M.T. Art. Sp.z o.o.'s productions include:
- Niesamowite historie
- Zlotopolscy.

Baltmedia's productions include:
- Ojciec Mateusz.

ATM has also:
- produced Dlaczego nie!
- co-produced with MTL Maxfilm; Pitbull, a feature film
- co-produced with Dziki Film, and The Karamazovs, a feature film, co-produced with Gutek Film

==Licences==
ATM is the only Polish producer to license format rights to foreign buyers. The Group has licensed its formats to New Zealand for The Cash Battle, Italy, Greece, the Czech Republic, and Spain for Clueless; and to Ireland and Ukraine for the rights to rebroadcast the series First Love. In 2008, ATM Group licensed the rights to the reality TV show Stark Naked (Min El Zero) to the Lebanese television producer IMAGIC.

==Awards==
ATM Group's companies have won multiple awards and nominations.

In July 2008, the series Ranczo won the Golden Star for Best Non-Medical Comedy at Festiwal Gwiazd in Międzyzdroje. Ranczo was also nominated for Tele Tydzien's 2008 Telekamera for Best Comedy Series, and the sitcom Halo Hans received a nomination for the prestigious Golden Rose at the international Rose d'Or Festival, the second such nomination—after First Love—for an ATM Group series. In early 2008, six ATM Group productions were nominated for 2008 Telekameras: Kiepskis’ World, Who's the Boss, Pitbull, Crime Wave, First Love, and The Ranch.

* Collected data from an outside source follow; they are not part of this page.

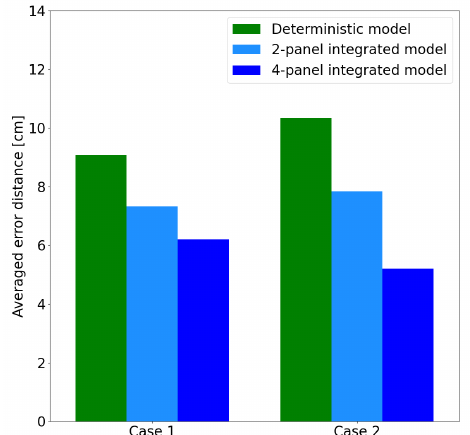
Figure 13: Averaged error distance of the predicted cage deformation from the deterministic models and the integrated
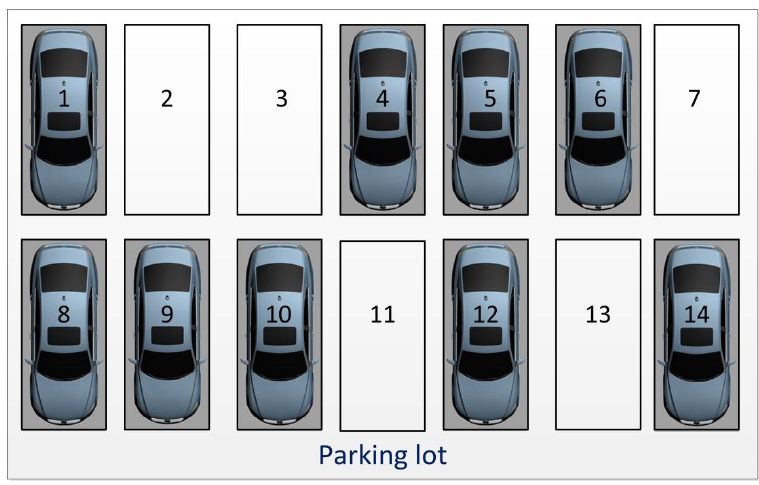
Figure 7. Parking space number.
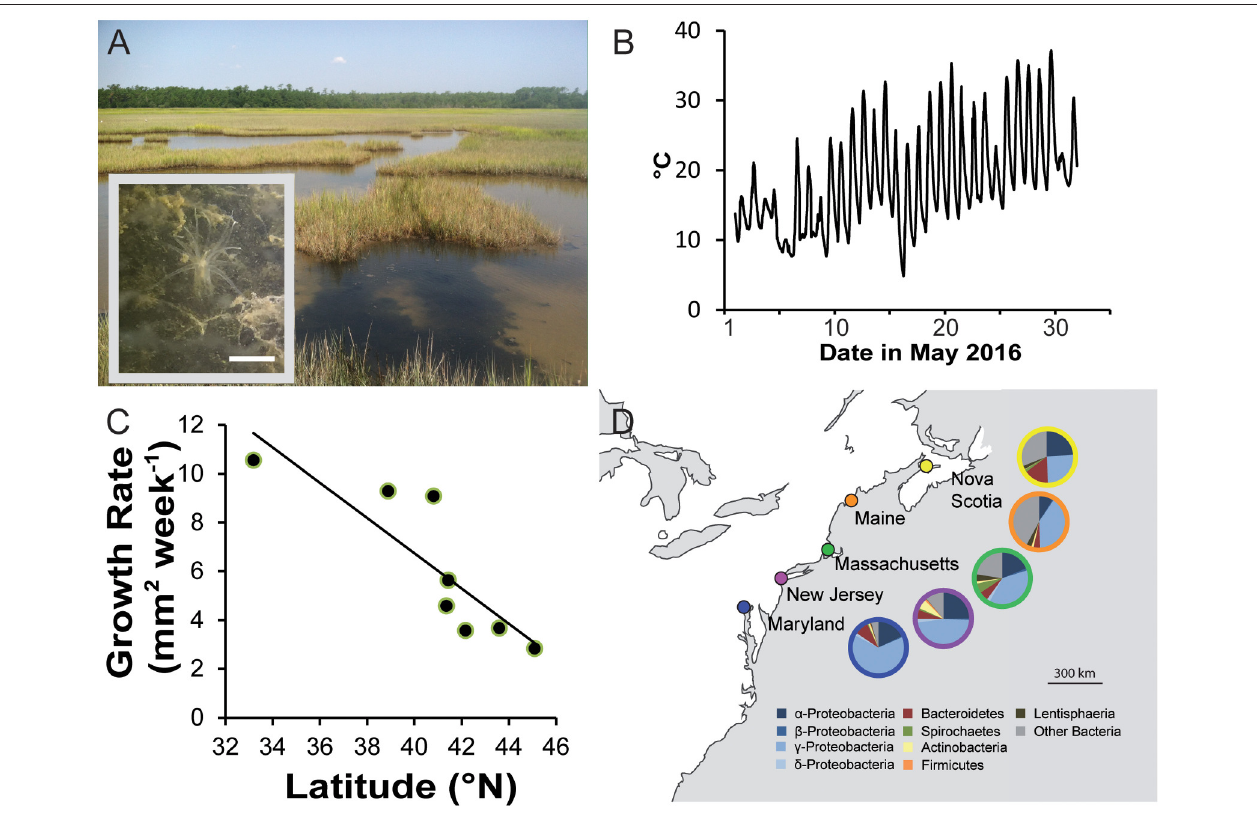
FIGURE 2 | (A) Natural habitat of N. vectensis along the Nonesuch River, Maine, USA; small insert: single polyp of N. vectensis burrowed in the sediment. (B) Temperature data (May 2016) collected by a temperature logger positioned in a pool occupied by N. vectensis in Sippewissett Marsh, Massachusetts, USA. (C) Relationship of growth rate and latitude of origin for individuals cultured at 29 ◦ C (data from Reitzel et al., 2013a). (D) Contribution of host biogeography to the overall pattern of bacterial diversity between individual Nematostella polyps sampled from the US east coast. Map showing the location of the sampled populations: Pie charts representing the mean relative abundances of bacterial classes at the five different populations (data from Mortzfeld et al.,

In 2007, at the Wakacyjne Kadry Film Festival held in Cieszyn, Pit Bull was awarded Best Thriller Series and Agnieszka Dygant won Best Actor in a Thriller Series for her role of Black in Crime Wave. The sitcom Kiepskis’ World has won the Telekamera for Best Comedy Series twice and received awards at the Festival of Good Humor three times. A Telekamera was also awarded to Krzysztof Ibisz, host of the reality TV show The Bar and the game show The Cash Battle, while the criminal series Crime Wave received a Teleekran.